If any place on Earth could represent the influence of peer interaction on the artist’s creative output, it would be Paris. Historical examples of this phenomenon in the city are innumerable, but we will study one particular case: Ernest Hemingway. Hemingway arrived in Paris in 1921 as a young recently-wed veteran with an insignificant journalism career. The signs of Hemingway’s talent were however, present, as seen in his first publication, Three Stories & Ten Poems, which explores the semi-auto biographical experiences of a WW1 veteran returning to America, with bare traces of his distinct style: Dogmatic thematic subtlety and strict adherence to simple, rhythmic prose. It is in Paris however that he would meet his mentor-turned rival, Gertrude Stein. Stein was the patron of Paris’ growing modernist scene, hosting many cultural giants at her now-famous salon in Montparnasse, 27 rue de Fleurus. Stein introduced Hemingway to F. Scott Fitzgerald, with whom Ernest formed an ardent rivalry/friendship after the success of Fitzgerald’s The Great Gatsby. Hemingway would later claim that he was inspired to begin writing novels after reading The Great Gatsby. Many of the highest authorities of modernism in the visual arts frequented Stein’s salon, including Picasso, Matisse and Joan Miró, and Hemingway is said to have met these artists.

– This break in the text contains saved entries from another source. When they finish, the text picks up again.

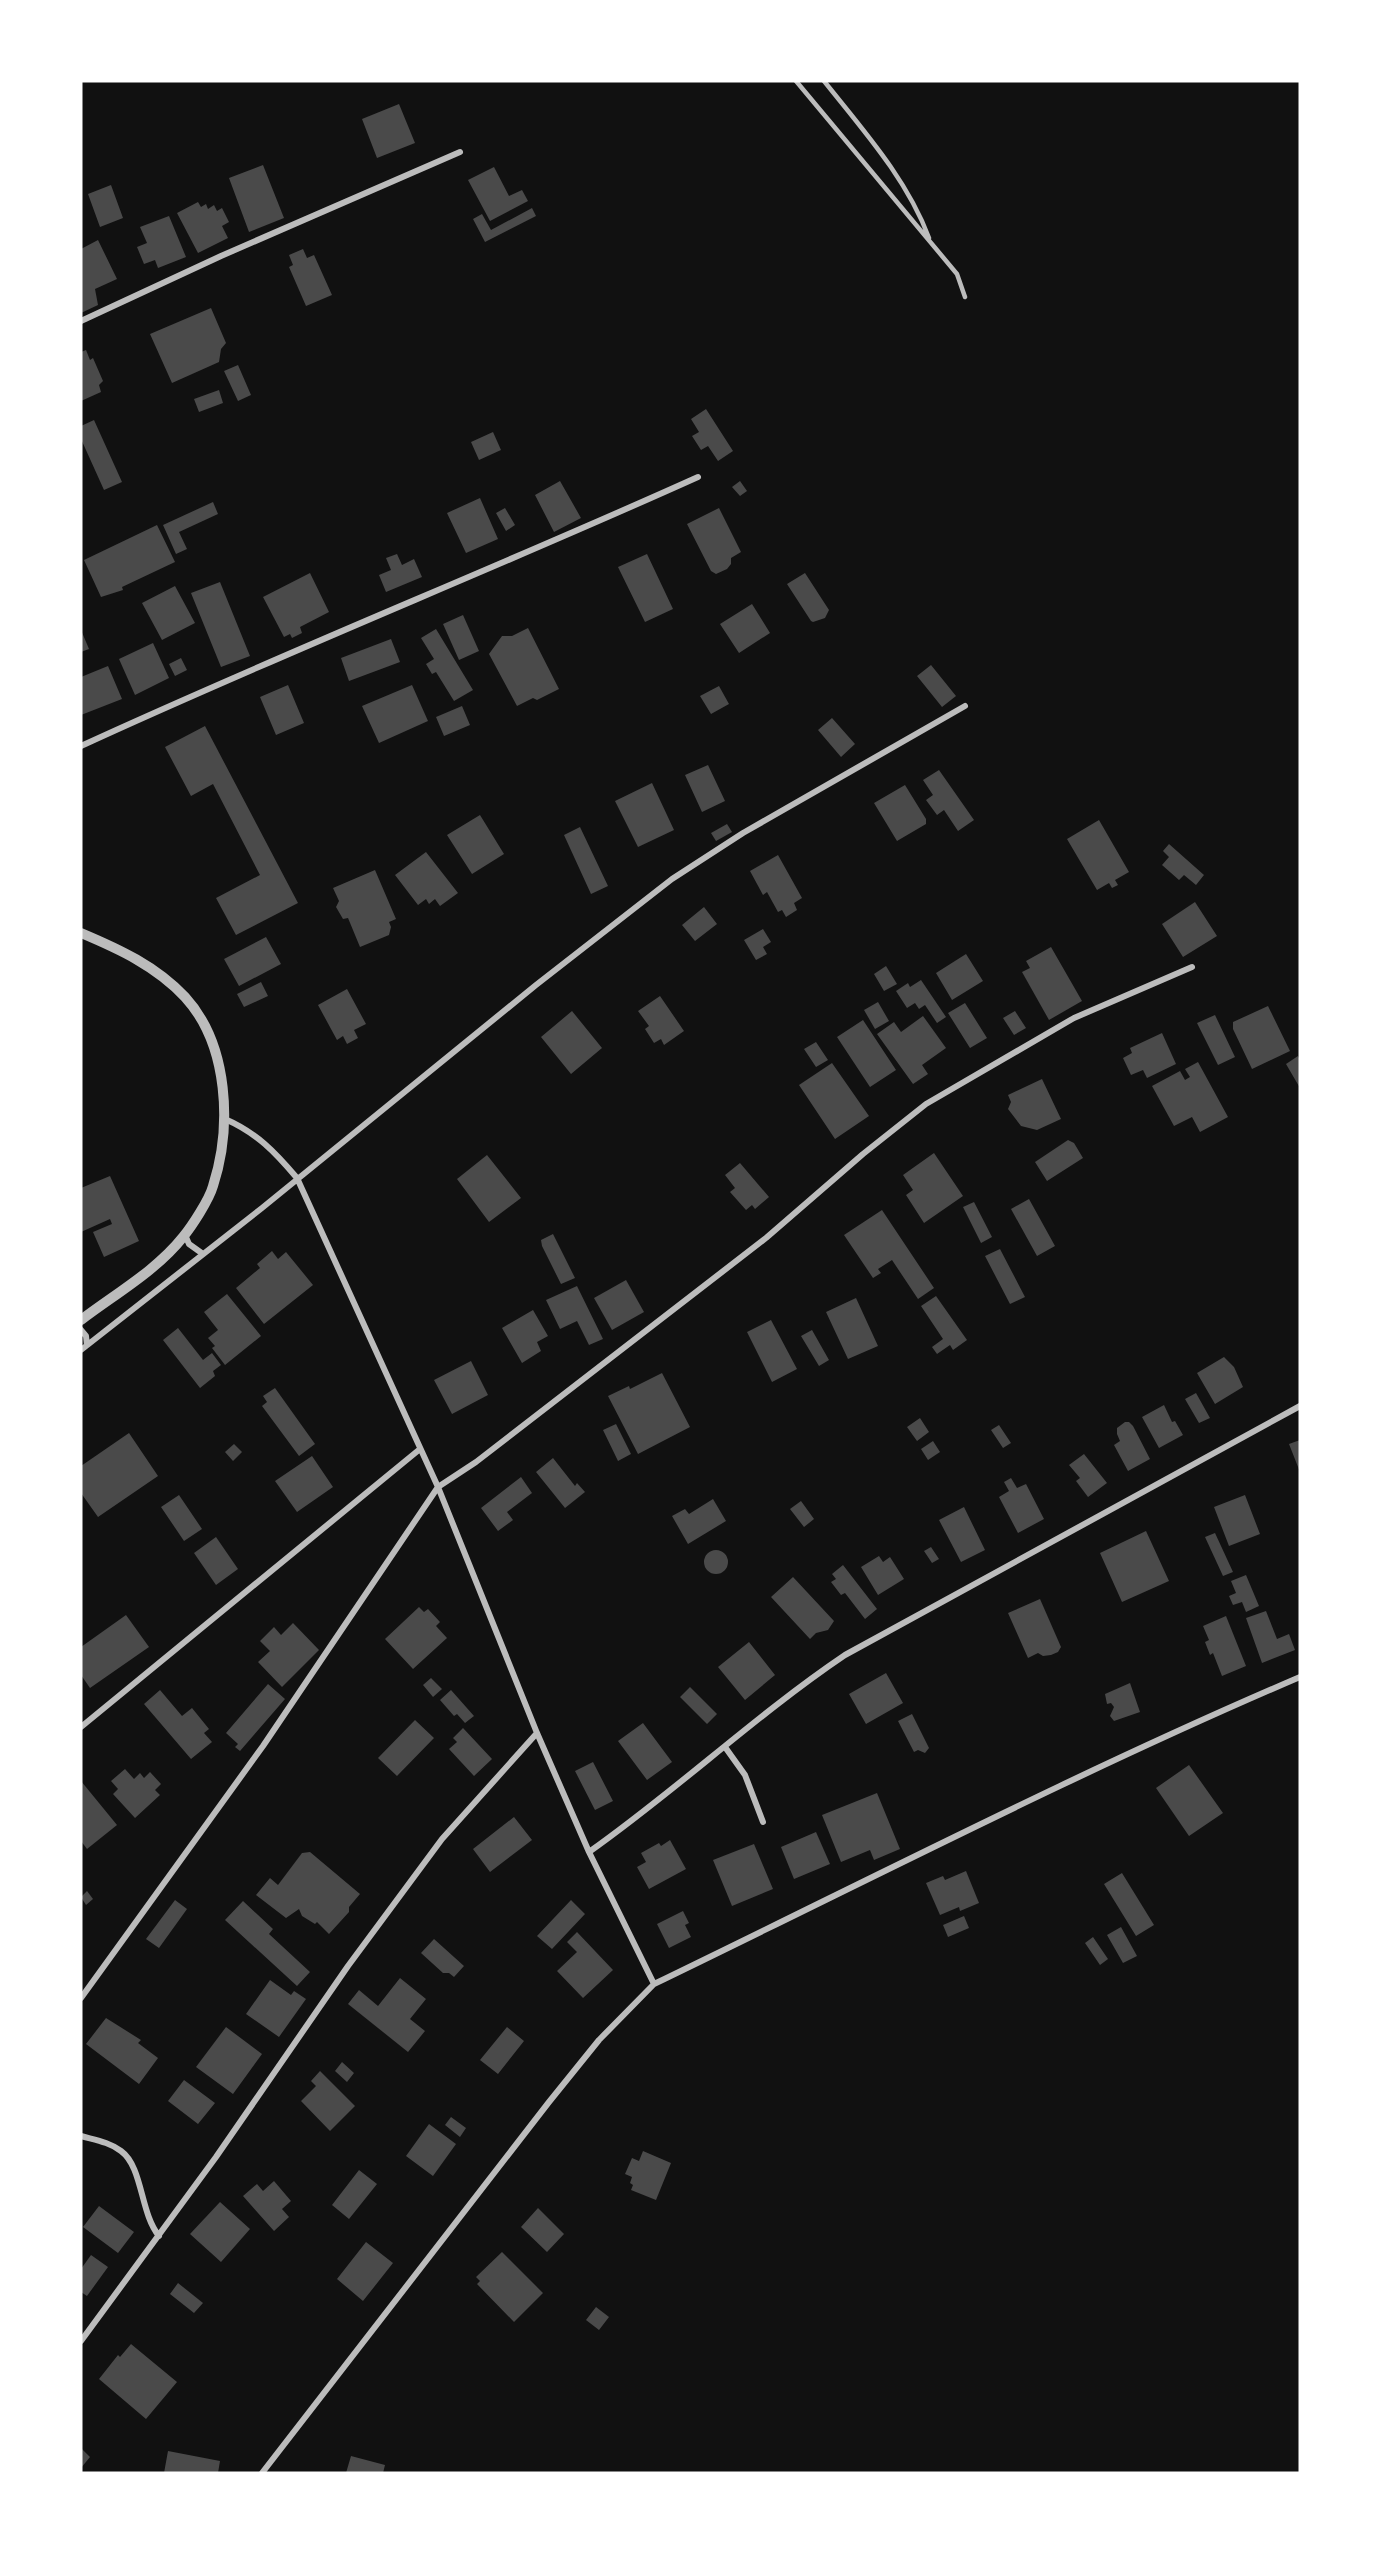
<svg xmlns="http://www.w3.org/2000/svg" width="1381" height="2554" viewBox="0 0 1381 2554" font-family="'Alegreya Sans',sans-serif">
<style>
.building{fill:#4a4a4a}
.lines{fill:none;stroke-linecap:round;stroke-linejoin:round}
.service{stroke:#bcbcbc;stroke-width:4.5}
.minor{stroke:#bcbcbc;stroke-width:6}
.tertiary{stroke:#bcbcbc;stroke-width:10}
</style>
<rect width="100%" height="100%" fill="#111"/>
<path class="building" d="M399,104L415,143L377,158L362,119Z
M263,165L284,218L249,232L229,178Z
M494,167L509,196L522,190L528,201L490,221L468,180Z
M111,185L123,218L100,227L88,194Z
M198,202L201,207L206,204L208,209L214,205L217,211L222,208L229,222L222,226L228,238L198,253L177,213Z
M532,208L536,216L485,242L473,219L482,214L491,230Z
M169,216L186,257L158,268L155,260L144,264L137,247L147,243L140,227Z
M98,240L117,279L95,289L98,305L81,313V249Z
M303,249L307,258L314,255L332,295L306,306L289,267L293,265L289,255Z
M211,308L226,343L221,349L219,362L172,383L150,334Z
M86,350L90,360L93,358L103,381L99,385L101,392L81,401V352Z
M238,365L251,395L238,401L224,371Z
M219,390L223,403L199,412L194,399Z
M706,409L733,451L718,461L708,446L701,450L692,436L699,432L691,419Z
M94,420L122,482L104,490L81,439V426Z
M493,432L501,450L479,460L471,442Z
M560,481L581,518L554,532L535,495Z
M740,481L747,491L740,496L732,487Z
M480,498L498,539L466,553L447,513Z
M213,502L218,514L179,532L187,549L176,554L163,525Z
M505,508L515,525L506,531L496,513Z
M719,508L741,552L731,558V564L727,569L716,574L711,571L687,524Z
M157,525L175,562L122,587L123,590L101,597L84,560Z
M397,554L402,565L414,559L422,577L386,592L379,575L391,570L386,558Z
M647,554L673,609L645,622L618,567Z
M310,573L329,612L300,627L302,633L292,638L290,634L284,637L263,597Z
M805,573L829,610L825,618L813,622L811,621L787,584Z
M220,582L250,656L221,667L191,593Z
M175,586L195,623L162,640L142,603Z
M752,604L770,633L739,653L720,624Z
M463,615L479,651L459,660L443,624Z
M528,628L559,689L537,700L533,698L517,706L489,654L502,636H512Z
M436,629L473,690L454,701L436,672L432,674L426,664L434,659L421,638Z
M81,630L89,649L81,652Z
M391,639L400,662L349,681L341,658Z
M153,643L169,678L135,695L119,659Z
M181,658L187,670L175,676L169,664Z
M931,665L956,696L942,707L917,676Z
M108,666L122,699L81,715V677Z
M288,685L304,723L276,735L260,697Z
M412,685L428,721L379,743L362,706Z
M719,686L729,704L711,714L700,696Z
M462,706L470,725L444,736L436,717Z
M832,718L855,744L841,757L818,730Z
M205,726L298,903L236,935L216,898L260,875L213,784L191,796L165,747Z
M708,765L725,801L702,812L685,775Z
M939,770L974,820L958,831L944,810L937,815L926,800L933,795L923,780Z
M652,783L674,830L638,847L615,801Z
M905,785L926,819V824L897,841L874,803Z
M480,815L504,854L472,874L447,835Z
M1099,820L1129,872L1115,880L1118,885L1112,888L1109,883L1097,890L1067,839Z
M727,824L732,832L716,841L711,833Z
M580,827L608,886L591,894L564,835Z
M1169,844L1204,875L1196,885L1184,875L1179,880L1162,865L1169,857L1163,851Z
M426,852L458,893L440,906L435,899L429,904L426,899L418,905L395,875Z
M778,855L802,898L794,903L797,910L786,917L782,910L778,912L767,892L763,895L750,871Z
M375,870L396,919L389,922L391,927L389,935L360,947L348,918L343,919L336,907L339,901L333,888Z
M1195,902L1217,936L1183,957L1162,924Z
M704,907L717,924L695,941L682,925Z
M763,929L771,942L763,947L767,954L756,960L744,940Z
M266,937L281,964L239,986L224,959Z
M1051,947L1082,1001L1049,1020L1022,972L1030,968L1026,961Z
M966,954L983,981L952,1000L936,973Z
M886,966L897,984L884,991L874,974Z
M921,980L946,1017L937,1023L925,1005L919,1009L915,1003L907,1008L896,991L908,983L910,987Z
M261,982L268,996L244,1007L237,994Z
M347,989L366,1024L354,1030L358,1038L347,1044L343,1036L337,1040L318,1005Z
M660,996L684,1031L664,1045L661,1039L654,1043L645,1029L649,1026L638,1011Z
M878,1002L889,1021L875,1029L864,1010Z
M965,1003L987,1038L970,1048L948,1013Z
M1268,1006L1290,1051L1252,1069L1233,1029V1022Z
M572,1011L602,1048L571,1074L541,1037Z
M1015,1011L1026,1028L1014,1035L1003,1018Z
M1215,1015L1235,1057L1218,1065L1197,1023Z
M923,1016L946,1048L922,1065L928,1074L913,1084L877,1034L894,1022L901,1032Z
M863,1020L896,1070L870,1087L837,1037Z
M1162,1033L1176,1064L1147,1078L1143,1070L1131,1075L1123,1058L1132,1053L1130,1048Z
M816,1042L828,1060L816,1067L804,1049Z
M1298,1056L1300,1060V1088L1286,1064Z
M1198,1062L1228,1117L1200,1132L1192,1117L1174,1126L1152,1086L1180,1071L1185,1080L1190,1077L1185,1069Z
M832,1063L869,1116L835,1139L799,1085Z
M1042,1079L1061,1119L1037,1130L1021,1126L1008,1109L1011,1102L1008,1095Z
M1068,1140L1074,1143L1083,1158L1047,1181L1035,1162Z
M934,1153L963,1196L924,1223L906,1195L913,1190L903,1175Z
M487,1155L521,1198L489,1222L457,1179Z
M740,1163L769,1197L755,1209L752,1205L746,1210L730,1192L735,1188L725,1175Z
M110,1176L139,1241L104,1257L93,1232L112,1224L110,1219L81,1232V1188Z
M1029,1199L1055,1246L1037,1256L1011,1209Z
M974,1202L992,1237L981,1243L963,1207Z
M882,1210L934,1288L918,1299L892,1260L878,1269L881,1273L873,1278L844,1235Z
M553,1234L575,1278L561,1284L542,1246L541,1240Z
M1000,1249L1025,1297L1010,1304L985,1256Z
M272,1251L278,1259L286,1252L313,1285L264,1324L236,1288L260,1268L257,1264Z
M626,1280L644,1312L612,1330L594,1298Z
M577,1286L603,1339L589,1345L577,1321L560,1329L546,1300Z
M227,1294L261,1336L225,1365L212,1348L215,1346L208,1338L218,1330L204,1312Z
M936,1296L967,1340L953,1350L950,1345L937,1354L932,1347L943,1339L921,1306Z
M856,1298L878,1346L848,1359L826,1312Z
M533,1310L548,1336L537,1342L541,1351L522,1363L502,1328Z
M771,1320L797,1369L772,1382L747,1332Z
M178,1328L203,1360L212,1353L221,1365L213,1371L215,1376L200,1388L163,1340Z
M812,1330L829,1360L819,1366L801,1336Z
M1224,1357L1234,1367L1243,1387L1215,1404L1197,1373Z
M471,1361L488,1395L452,1414L434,1380Z
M662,1373L690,1427L638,1454L608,1396L629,1386L630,1389Z
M275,1388L315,1444L299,1456L262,1406L267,1402L263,1396Z
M1196,1393L1210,1418L1199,1423L1185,1399Z
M1164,1405L1172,1422L1175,1421L1183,1435L1159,1448L1142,1417Z
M920,1418L929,1432L917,1441L907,1427Z
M1125,1422H1129L1133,1426L1150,1459L1128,1471L1114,1445L1120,1441L1117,1434V1428Z
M616,1424L631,1454L618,1461L603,1430Z
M999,1425L1011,1443L1003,1448L991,1430Z
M129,1433L158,1476L98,1517L81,1493V1466Z
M1300,1440V1472L1289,1444Z
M933,1441L940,1452L928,1460L921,1449Z
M234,1444L242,1452L233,1461L225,1452Z
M1084,1454L1107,1483L1088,1497L1076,1481L1080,1478L1069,1465Z
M312,1456L333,1487L297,1512L275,1481Z
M553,1458L575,1486L577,1483L585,1492L565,1508L536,1472Z
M521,1477L532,1493L507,1512L513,1520L498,1531L481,1508Z
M1011,1478L1017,1488L1026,1484L1044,1519L1018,1533L999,1497L1009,1491L1004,1482Z
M179,1495L202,1529L184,1541L161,1507Z
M1245,1495L1260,1534L1229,1546L1214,1507Z
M713,1499L726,1521L688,1544L672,1516L685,1509L689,1514Z
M801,1501L814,1519L804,1527L790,1509Z
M964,1507L985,1550L961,1562L939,1520Z
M1146,1531L1169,1581L1122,1602L1100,1553Z
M1215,1533L1233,1572L1223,1576L1205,1537Z
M216,1537L238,1569L216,1585L194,1553Z
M931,1547L939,1559L932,1563L924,1551Z
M704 1562a12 12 0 1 1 24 0a12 12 0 1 1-24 0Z
M879,1556L883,1562L890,1557L904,1579L878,1595L861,1567Z
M843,1565L877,1609L865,1619L845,1593L841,1595L831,1582L836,1579L832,1574Z
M1246,1575L1259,1606L1246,1612L1242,1602L1233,1605L1229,1596L1236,1593L1231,1581Z
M793,1577L834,1621L828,1630L816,1633L810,1639L771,1597Z
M1040,1599L1061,1647L1058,1652L1051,1655L1043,1656L1038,1653L1028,1658L1008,1613Z
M419,1607L424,1612L428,1609L440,1622L436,1626L447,1638L413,1669L385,1639Z
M1266,1611L1277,1639L1289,1634L1295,1650L1262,1663L1246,1618Z
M126,1615L149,1647L90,1688L81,1675V1647Z
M1226,1616L1246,1666L1222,1676L1213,1653L1210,1655L1205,1642L1209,1640L1203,1626Z
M293,1623L319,1650L282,1687L258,1662L270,1651L260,1641L274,1627L281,1635Z
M749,1642L775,1675L745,1700L718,1667Z
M886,1673L903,1703L866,1724L849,1694Z
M431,1678L442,1689L433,1697L423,1685Z
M1130,1683L1140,1712L1114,1721L1110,1716L1114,1707L1111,1703L1107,1704L1105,1694Z
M268,1684L285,1699L240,1751L235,1747L238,1744L226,1733Z
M690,1687L717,1714L707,1724L680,1697Z
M160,1690L182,1716L192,1708L209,1729L204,1733L212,1742L191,1759L144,1704Z
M451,1690L474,1716L465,1723L457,1714L454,1716L440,1700Z
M912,1714L929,1748L925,1753L918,1750L914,1752L898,1721Z
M415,1720L434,1738L397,1776L378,1758Z
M643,1723L672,1762L647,1780L618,1741Z
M463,1728L492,1759L474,1776L449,1749L457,1742L453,1738Z
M593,1762L613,1801L595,1810L575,1771Z
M1189,1765L1223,1813L1189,1836L1156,1788Z
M125,1769L134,1779L140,1773L144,1778L150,1772L161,1784L155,1790L160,1795L135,1818L113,1794L118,1789L111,1781Z
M81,1781L117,1825L87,1849L81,1841Z
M877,1793L900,1849L874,1860L870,1850L841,1862L822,1815Z
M514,1817L532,1840L490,1872L473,1849Z
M816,1832L830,1864L794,1879L781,1847Z
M670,1840L686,1869L649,1889L637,1867L646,1862L641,1853L659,1843L661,1846Z
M754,1844L773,1889L732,1906L713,1860Z
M310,1852L360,1894L349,1907V1912L329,1934L317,1922L315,1924L302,1916L299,1909L286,1918L256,1895L270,1878L278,1885L302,1853Z
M966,1871L979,1903L960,1911L959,1907L940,1915L926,1883L943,1876L945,1880Z
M1122,1873L1154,1925L1136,1936L1104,1884Z
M87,1891L93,1899L86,1905L81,1897Z
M175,1900L187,1909L159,1948L146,1939Z
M571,1900L585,1914L552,1949L537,1936Z
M243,1901L273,1929L269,1934L310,1972L297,1986L225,1920Z
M683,1911L689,1923L685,1925L691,1937L669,1948L657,1924Z
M964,1916L969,1928L948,1937L943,1925Z
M1121,1927L1137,1956L1123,1963L1107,1935Z
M577,1932L613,1970L583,1998L557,1971L577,1952L567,1942Z
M1093,1937L1108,1959L1100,1965L1085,1943Z
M434,1939L464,1966L454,1977L449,1973H443L421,1953Z
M400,1978L426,1999L410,2019L425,2031L408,2052L348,2004L359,1990L378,2006Z
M270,1980L291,1995L294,1991L306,1999L279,2037L246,2014Z
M106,2018L141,2040L138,2043L158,2058L139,2084L86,2044Z
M226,2027L262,2054L233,2094L196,2067Z
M507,2027L524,2041L498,2074L480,2060Z
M342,2062L354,2073L347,2082L335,2071Z
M320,2071L355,2106L330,2131L301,2101L316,2086L311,2081Z
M184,2080L215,2103L198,2124L168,2101Z
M451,2117L466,2128L460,2137L445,2125Z
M429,2124L456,2144L433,2176L406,2156Z
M643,2151L671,2163L656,2200L631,2190L633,2185L630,2183L632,2177L625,2174L632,2158L639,2161Z
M359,2170L377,2184L349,2219L332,2205Z
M274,2181L291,2201L282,2209L289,2217L274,2231L243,2196L257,2184L263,2191Z
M220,2202L250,2229L221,2262L190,2234Z
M99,2206L134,2232L118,2253L83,2227Z
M538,2208L564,2234L547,2252L521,2227Z
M366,2242L393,2263L363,2301L337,2279Z
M502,2252L543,2293L514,2322L477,2284L480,2281L476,2277Z
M91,2255L108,2267L87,2296L81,2292V2269Z
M178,2283L203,2303L194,2313L170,2294Z
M596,2307L609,2317L599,2330L586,2320Z
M131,2344L177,2382L146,2419L99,2379L118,2355L120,2357Z
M81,2448L90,2457L81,2468Z
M168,2451L220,2461L218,2473H164Z
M351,2456L385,2465L383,2473H346Z"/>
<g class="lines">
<path class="service" d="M796,81L957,274L965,297
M824,81C863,130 907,179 929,238"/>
<path class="minor" d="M81,321L221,256L460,152
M81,746C285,652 494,569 698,477
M225,1119C257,1133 275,1152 297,1178L438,1487L537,1733L589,1852L654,1984L599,2040L549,2102L262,2473
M185,1235L189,1244L203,1254
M81,1330L86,1336L87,1345
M81,1350L262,1208L536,985L672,879L743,833L965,706
M81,1727L420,1449
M725,1747L745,1775L763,1822
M589,1852C677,1790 756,1715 845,1655L1300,1406
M654,1984C869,1880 1080,1771 1300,1677
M81,1998L263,1746L438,1487L476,1462L766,1238L863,1154L926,1104L1074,1018L1192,967
M81,2136C95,2140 109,2142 121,2151C143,2167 140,2213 159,2236
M81,2341L216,2157L348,1966L442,1839L537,1733"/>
<path class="tertiary" d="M81,933C119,949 156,966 185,997C229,1045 232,1127 213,1186C209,1200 192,1226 183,1237C156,1271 115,1294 81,1320"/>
</g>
<rect width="1381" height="2554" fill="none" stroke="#ffffff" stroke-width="165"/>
</svg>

However, the greatest indirect contributor to Hemingway’s oeuvre is Ezra Pound. Pound met Hemingway at Sylvia Beach’s famous Shakespeare & Co bookstore in Paris. Pound had recently finished the editing of T.S Elliot’s monumental The Wasteland, and he introduced Hemingway to James Joyce, the Irish Modernist Titan, who had recently published Ulysses and was beginning his 16-year-long goliath task, Finnegan’s Wake. By 1924, Hemingway had met the American expatriates which would inspire his first truly brilliant work, The Sun Also Rises, and by 1926 Hemingway was divorced, married to his second wife, and off to Key West, to begin writing A Farewell to Arms. The tremendous change experienced by the writer, in less than 5 years, can not be stated properly within the scope of this paragraph, but must be experienced by reading him, and being so shocked that one man could have been author to the pitiable naivety of In Our Time, and the ageless talent of Men Without Women, written only years apart. All this said without listing the countless other figures who he wrote to, fought with or drank with in Paris, and how their stories also were forever changed by the city.

6 Conclusion

The question which naturally follows is whether St Andrews may be a new creative convergence. Specifically, whether Carnegie Club is the next instance of this. If we consider St Andrews in the context of the previously mentioned determinants, we can note that our town has considerable natural beauty, an abundance of creative individuals and an abundance of pharmaceutical stimulation. On the other hand, there may be other factors which inhibit the realisation of such a creative community: The lack of a single figure for it to develop around, akin to Russel for Cambridge or Kerouac for the Beat generation, the lack of independent firms in creative industries, akin to Hogarth Press for Cambridge or Olympia Press for the Beat generation, and the presence of wealth and privilege, which has a complicated relation with creativity. Although many Cambridge names came from prominent backgrounds, the Beat generation was an explicit rejection of privilege.

Why do we create in the first place?